Now that we’ve decided what to try in our ad hoc network, how do we set it up? If you’re blessed with any variant of Linux or Unix, the work has been done for you already – the tools come with the operating system, and are generally found under the network tools in your fancy menus.

Fugu on OS X Server

It’s a different story on Apple Macs and PCs, though. For example, Tiger comes with an SCP server, but no client. Right, about the Mac server. In order to activate it in Panther, Tiger and even Leopard, head on over to the System Preferences pane, and choose the Sharing applet (the folder with the caution sign on it). Once it has opened, check the Remote Login checkbox. This will enable SSH, and in turn, SCP. We’re halfway there. You can connect to an SCP server by using the Terminal on a Mac, but from what I can tell most Mac users are frightfully scared of it. But that gives me the oppurtunity to tell you about one of my favorite applications – Fugu (japanese for blowfish – and sporting a suitably cute icon to boot). Fugu allows you to connect to an SCP server to both download and upload files. Fugu is quite easy to use, so we won’t get into that, but will save it for another time if need be (just like stored keys). Oh, and as the screenshot shows you, it works with Mac OS X Server 10.4.7 too! (as well as Leopard)

WinSCP Screenshot

In the PC world, WinSCP is Fugu’s sibling. You get an extremly easy to use interface, complete with drag and drop. Installation is a breeze, and best of all it’s free as in both beer and speech. Just like those soapbox ramblers. Getting a Windows SCP server is a bit more difficult, but currently exists in the form of BitVise WinSSHD. WinSSHD is slightly complicated, but most of the configuration is done during the installation procedure. They supply you with the needed variables, and one you have finished you will have set up an account you can use to test from your other workstations. The screenshot above was taken with the wonderful WinSnap – it comes highly recommended.
Let the cross-platform filesharing begin!

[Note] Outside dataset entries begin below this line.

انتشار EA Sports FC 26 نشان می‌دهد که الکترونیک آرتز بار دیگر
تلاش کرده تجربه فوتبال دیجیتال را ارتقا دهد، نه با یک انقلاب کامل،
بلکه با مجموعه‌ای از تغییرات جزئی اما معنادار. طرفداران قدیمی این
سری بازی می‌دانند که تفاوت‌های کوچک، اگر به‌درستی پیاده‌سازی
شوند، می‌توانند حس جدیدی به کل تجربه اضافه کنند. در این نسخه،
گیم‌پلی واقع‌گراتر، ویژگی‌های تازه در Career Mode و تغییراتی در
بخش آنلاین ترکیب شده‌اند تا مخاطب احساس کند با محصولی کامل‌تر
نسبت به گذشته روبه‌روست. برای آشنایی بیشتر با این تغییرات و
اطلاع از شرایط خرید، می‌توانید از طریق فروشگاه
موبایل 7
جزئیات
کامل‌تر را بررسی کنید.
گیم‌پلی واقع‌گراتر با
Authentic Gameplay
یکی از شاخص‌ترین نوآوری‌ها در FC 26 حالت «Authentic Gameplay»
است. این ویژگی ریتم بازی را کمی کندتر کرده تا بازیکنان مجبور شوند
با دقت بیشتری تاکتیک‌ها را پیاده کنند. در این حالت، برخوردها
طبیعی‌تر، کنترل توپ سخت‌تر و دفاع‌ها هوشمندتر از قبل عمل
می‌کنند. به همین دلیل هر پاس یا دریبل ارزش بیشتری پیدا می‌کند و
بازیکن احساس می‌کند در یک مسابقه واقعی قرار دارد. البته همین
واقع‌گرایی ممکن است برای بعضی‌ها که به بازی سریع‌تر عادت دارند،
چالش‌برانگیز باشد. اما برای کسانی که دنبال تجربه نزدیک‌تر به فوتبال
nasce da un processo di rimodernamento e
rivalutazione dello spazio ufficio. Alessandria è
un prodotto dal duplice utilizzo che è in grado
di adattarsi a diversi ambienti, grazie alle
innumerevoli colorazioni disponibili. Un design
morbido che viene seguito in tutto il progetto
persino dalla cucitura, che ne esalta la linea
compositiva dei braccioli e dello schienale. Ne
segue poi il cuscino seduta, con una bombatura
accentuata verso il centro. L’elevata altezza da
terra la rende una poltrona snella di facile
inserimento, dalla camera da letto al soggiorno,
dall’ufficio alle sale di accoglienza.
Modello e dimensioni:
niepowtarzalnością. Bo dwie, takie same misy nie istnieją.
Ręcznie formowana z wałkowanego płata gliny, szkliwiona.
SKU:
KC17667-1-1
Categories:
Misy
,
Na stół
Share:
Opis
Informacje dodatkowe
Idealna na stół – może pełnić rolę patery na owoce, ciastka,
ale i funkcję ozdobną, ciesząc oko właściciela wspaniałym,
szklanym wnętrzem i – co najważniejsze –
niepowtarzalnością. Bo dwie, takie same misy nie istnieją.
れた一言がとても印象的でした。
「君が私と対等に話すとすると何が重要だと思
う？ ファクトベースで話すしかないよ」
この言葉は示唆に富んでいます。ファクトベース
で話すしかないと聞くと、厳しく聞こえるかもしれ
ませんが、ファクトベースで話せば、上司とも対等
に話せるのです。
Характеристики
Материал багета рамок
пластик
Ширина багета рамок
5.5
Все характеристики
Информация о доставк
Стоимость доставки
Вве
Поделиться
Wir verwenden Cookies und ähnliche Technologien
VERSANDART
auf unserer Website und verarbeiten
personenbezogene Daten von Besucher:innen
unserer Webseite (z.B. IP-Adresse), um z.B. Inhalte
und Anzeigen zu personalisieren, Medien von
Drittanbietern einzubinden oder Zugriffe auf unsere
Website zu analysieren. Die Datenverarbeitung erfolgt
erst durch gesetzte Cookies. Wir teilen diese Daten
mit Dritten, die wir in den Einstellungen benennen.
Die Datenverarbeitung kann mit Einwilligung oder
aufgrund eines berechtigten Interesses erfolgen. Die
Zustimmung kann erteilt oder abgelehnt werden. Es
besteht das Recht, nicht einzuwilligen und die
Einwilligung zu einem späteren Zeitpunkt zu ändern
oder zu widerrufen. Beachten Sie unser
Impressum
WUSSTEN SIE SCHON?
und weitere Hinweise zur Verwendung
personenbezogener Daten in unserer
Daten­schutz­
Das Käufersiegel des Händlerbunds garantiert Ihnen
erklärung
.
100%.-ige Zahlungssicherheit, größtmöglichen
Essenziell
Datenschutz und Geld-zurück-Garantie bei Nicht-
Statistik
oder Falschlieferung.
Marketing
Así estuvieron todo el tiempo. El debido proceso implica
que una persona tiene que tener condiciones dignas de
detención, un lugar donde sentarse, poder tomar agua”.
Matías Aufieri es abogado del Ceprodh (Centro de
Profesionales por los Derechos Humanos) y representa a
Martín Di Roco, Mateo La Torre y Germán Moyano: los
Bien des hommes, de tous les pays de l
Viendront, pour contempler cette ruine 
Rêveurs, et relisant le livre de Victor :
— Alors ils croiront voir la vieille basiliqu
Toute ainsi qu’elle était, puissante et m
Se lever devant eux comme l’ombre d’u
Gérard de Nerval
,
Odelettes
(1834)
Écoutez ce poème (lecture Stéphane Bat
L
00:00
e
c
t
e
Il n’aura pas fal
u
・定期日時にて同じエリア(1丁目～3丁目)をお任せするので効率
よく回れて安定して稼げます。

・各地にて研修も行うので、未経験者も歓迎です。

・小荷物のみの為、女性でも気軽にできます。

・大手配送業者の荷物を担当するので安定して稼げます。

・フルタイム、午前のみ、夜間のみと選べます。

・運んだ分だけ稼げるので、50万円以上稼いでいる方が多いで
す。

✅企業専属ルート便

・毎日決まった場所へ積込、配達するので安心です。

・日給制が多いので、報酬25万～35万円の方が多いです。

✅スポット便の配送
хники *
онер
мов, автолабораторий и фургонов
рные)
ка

If you have any questions, or would like to suggest a topic for a future article, head on over to the blandname contact page and we’ll see what we can do!

Oh, and by the way, since you’ve noticed I always talk about virtualization, this certainly applies to getting files to and fro from your virtual machines in VMWare Server, Virtual Server (Virtual PC if need be) and Parallels – I have even found it to be faster than any other technique!